Copy out the data below. Keep every word as it is.
_ _ _ _
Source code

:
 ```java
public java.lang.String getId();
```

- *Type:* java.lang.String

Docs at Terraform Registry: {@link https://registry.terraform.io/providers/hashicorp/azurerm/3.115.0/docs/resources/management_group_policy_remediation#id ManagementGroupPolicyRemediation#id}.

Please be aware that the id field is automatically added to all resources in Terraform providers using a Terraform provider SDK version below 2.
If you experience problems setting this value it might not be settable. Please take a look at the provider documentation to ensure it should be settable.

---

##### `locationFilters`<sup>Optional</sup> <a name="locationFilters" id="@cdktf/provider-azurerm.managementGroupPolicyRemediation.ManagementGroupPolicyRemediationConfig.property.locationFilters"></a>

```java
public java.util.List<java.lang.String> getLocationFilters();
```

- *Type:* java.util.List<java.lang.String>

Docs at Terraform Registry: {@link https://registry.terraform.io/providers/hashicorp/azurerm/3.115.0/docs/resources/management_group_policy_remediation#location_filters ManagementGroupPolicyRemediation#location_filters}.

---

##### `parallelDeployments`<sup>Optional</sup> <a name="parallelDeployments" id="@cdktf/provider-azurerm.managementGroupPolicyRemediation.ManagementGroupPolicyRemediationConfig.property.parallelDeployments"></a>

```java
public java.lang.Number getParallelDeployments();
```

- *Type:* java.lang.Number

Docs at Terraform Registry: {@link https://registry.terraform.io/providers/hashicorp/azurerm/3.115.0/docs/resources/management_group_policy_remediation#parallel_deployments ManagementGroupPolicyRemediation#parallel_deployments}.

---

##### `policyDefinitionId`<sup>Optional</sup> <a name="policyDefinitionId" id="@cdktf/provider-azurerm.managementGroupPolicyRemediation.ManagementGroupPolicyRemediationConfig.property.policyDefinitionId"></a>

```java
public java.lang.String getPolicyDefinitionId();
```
_ _ _ _
> [Answer to the exercise]:
Source code

:
 ```java
public java.lang.String getId();
```

- *Type:* java.lang.String

Docs at Terraform Registry: {@link https://registry.terraform.io/providers/hashicorp/azurerm/3.115.0/docs/resources/management_group_policy_remediation#id ManagementGroupPolicyRemediation#id}.

Please be aware that the id field is automatically added to all resources in Terraform providers using a Terraform provider SDK version below 2.
If you experience problems setting this value it might not be settable. Please take a look at the provider documentation to ensure it should be settable.

---

##### `locationFilters`<sup>Optional</sup> <a name="locationFilters" id="@cdktf/provider-azurerm.managementGroupPolicyRemediation.ManagementGroupPolicyRemediationConfig.property.locationFilters"></a>

```java
public java.util.List<java.lang.String> getLocationFilters();
```

- *Type:* java.util.List<java.lang.String>

Docs at Terraform Registry: {@link https://registry.terraform.io/providers/hashicorp/azurerm/3.115.0/docs/resources/management_group_policy_remediation#location_filters ManagementGroupPolicyRemediation#location_filters}.

---

##### `parallelDeployments`<sup>Optional</sup> <a name="parallelDeployments" id="@cdktf/provider-azurerm.managementGroupPolicyRemediation.ManagementGroupPolicyRemediationConfig.property.parallelDeployments"></a>

```java
public java.lang.Number getParallelDeployments();
```

- *Type:* java.lang.Number

Docs at Terraform Registry: {@link https://registry.terraform.io/providers/hashicorp/azurerm/3.115.0/docs/resources/management_group_policy_remediation#parallel_deployments ManagementGroupPolicyRemediation#parallel_deployments}.

---

##### `policyDefinitionId`<sup>Optional</sup> <a name="policyDefinitionId" id="@cdktf/provider-azurerm.managementGroupPolicyRemediation.ManagementGroupPolicyRemediationConfig.property.policyDefinitionId"></a>

```java
public java.lang.String getPolicyDefinitionId();
```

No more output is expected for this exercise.